An inventor recently had an experience with the USPTO we thought would help shed light on just how bad things are for us there. In this instance the inventor had a case which had been pending for several years -more than 8. The case was taken up by the Board which affirmed all rejections of the Examiner while intentionally ignoring the arguments and evidence presented in the applicant’s briefs.  This reminds us of the experiences of laser inventor Gordon Gould with the PTO back in the 50’s-80’s. His story is recounted in N Taylor ‘s “Laser”. Here is a link to a Wiki post.

https://en.wikipedia.org/wiki/Gordon_Gould

“The legal battles continued, as the laser industry sought to not only prevent the Patent Office from issuing Gould’s remaining patents, but also to have the already-issued ones revoked. ”

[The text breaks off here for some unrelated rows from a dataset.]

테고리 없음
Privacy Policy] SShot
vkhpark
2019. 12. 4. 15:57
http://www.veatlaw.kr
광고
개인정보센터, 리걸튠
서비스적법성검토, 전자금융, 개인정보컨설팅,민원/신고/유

As Taylor writes near page 246 in his book, it didn’t matter what Gould and his attorneys said, the PTO examiner always responded “Gould’s arguments are unpersuasive”. That type of PTO chicanery is still being practiced by the present PTO regime. So it gives every appearance the secret SAWS program at the PTO is alive and flourishing. Are large infringers still manipulating, directing and/or and influencing PTO management? The PTO has proven over decades that it cannot be trusted with determining patentability once a controversy has arisen. This is why we have separation of powers in the federal government -to provide independent oversight. To give any department or subdivision of government the power to both acknowledge and deny a property right is like a one legged dog -one in which the master will through outside influence peddling be forever in substantial question.

In this present and recent administrations the office in select cases obstructs us from obtaining and enforcing our patents, forcing us to sue or go away quietly. Is it the Patent Office, or the Patent Rejection Office? Large multinationals obtain their patents routinely in under 2 years while our applications languish only to await eventual final rejection and trigger finger abandonment. But few inventors have the means to sue the PTO as did Gould so they are ground into dust. The behavior of these PTO administrations is not surprising when one considers that in recent history directors are frequently appointed who are former employees of large infringers (thieves). We have to ask, who are they working for? To give the PTO not only the power to award patents, but the power to revoke as with post issue administrative review is not only an egregious denial of our constitutionally recognized right to a trial by jury, but violates any separation of powers and is devoid of independent oversight. PTO post issue review MUST end.

Meanwhile, those same large infringers who appear to be pulling the strings at the PTO continue to ship more and more American jobs offshore. When they can’t export jobs they import workers.